QPkrange: 15 | 19 | 7 | 10

The SE roles are q qp b. Only qp appears as a loop in the new section in XCo_from_H_minus_Hbare. The loops over QP bands and QP kpoints in Bare_Hamiltonian_from_Scratch are not parallelised.
The MPI run works correctly when tasks are distributed over qp and/or b:

Average deviation: 7.000000000423334e-07 meV
Max deviation: 2.0999999999826713e-05 meV

Currently, q must be set to 1 because it creates issues with the parallelization scheme of the P_square dipoles:

 DIP_par_scheme="K"
 if(l_sc_run) DIP_par_scheme="SC"

 call DIPOLE_IO(k,E,Dip,'read',io_DIP_err,DIP_par_scheme)

I introduced a barrier in XCo_driver to avoid this case.

Parallel timings

MPI tests with

DIP_ROLEs= "k c v"
DIP_CPU= "1 **Ncpu** 1"
SE_ROLEs= "q qp b"
SE_CPU= "1 **Ncpu** 1"

Total timings are very similar, with the qepseudo implementation taking slightly more time.

The differences in the two implementation are mainly due to the time spent in Dipoles and in the Vxc subroutines.

Typically, the Vxc part takes around one second in all cases and is very slightly affected by the parallelisation. The longer Dipoles part takes up the majority of the additional time in the qepseudo implementation, and it is strongly affected by task distribution, having its own parallelization scheme.

Below, the ratios

(T_{V x c} + T_{D i p}) / T_{t o t}

for the two cases.

The ratio becomes bigger as

T_{t o t}

decreases because of gains in the GW and HF part, stabilizing on 7% and 14% in the libxc and qepseudo cases, respectively. The vertical lines in the plot represent the thresholds after which the Vxc subroutines (XCo_local and XCo_from_H_minus_Hbare) exhibit negative gains.

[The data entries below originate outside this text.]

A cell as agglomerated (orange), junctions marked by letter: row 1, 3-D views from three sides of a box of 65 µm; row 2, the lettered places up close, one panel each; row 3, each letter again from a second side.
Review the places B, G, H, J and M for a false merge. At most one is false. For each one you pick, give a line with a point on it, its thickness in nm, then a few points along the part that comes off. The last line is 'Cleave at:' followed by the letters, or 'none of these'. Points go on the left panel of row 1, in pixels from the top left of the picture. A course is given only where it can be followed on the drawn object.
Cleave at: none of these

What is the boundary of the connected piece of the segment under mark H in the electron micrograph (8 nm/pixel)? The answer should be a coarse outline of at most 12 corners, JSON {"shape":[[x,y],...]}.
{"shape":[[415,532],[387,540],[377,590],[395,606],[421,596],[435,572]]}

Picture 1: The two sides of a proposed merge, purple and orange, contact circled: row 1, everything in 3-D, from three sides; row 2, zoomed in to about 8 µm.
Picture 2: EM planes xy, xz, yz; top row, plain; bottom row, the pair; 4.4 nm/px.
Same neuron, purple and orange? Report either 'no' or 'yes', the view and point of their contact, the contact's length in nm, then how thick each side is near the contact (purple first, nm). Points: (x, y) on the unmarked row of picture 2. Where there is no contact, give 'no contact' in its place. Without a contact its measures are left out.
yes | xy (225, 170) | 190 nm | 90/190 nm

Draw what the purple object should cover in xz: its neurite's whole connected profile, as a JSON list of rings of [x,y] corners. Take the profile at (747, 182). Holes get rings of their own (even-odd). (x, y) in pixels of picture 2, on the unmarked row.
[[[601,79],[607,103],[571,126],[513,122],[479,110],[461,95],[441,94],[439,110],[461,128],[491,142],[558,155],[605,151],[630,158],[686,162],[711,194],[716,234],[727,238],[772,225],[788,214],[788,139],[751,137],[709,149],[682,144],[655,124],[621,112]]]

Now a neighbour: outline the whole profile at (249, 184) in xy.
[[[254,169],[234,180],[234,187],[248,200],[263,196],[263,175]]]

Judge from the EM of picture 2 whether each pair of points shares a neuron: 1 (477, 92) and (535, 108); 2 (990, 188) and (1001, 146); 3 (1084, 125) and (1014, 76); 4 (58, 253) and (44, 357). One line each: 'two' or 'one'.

This is not relevant for the overall timings, yet in the qepseudo case this happens already with 6 MPI tasks.

Validation

In order to validate the implementation, we have to compare it with existing GW@DFT+U calculations.

There is one on very complicated systems (perovskites), but at first we better stick to oxides.
This paper (2012) by Patrick and Giustino contains results on TiO2-anatase
This paper (2010) by Rinke, Scheffler et al contains results on ScN, ZnS, MnO, FeO, CoO, and NiO.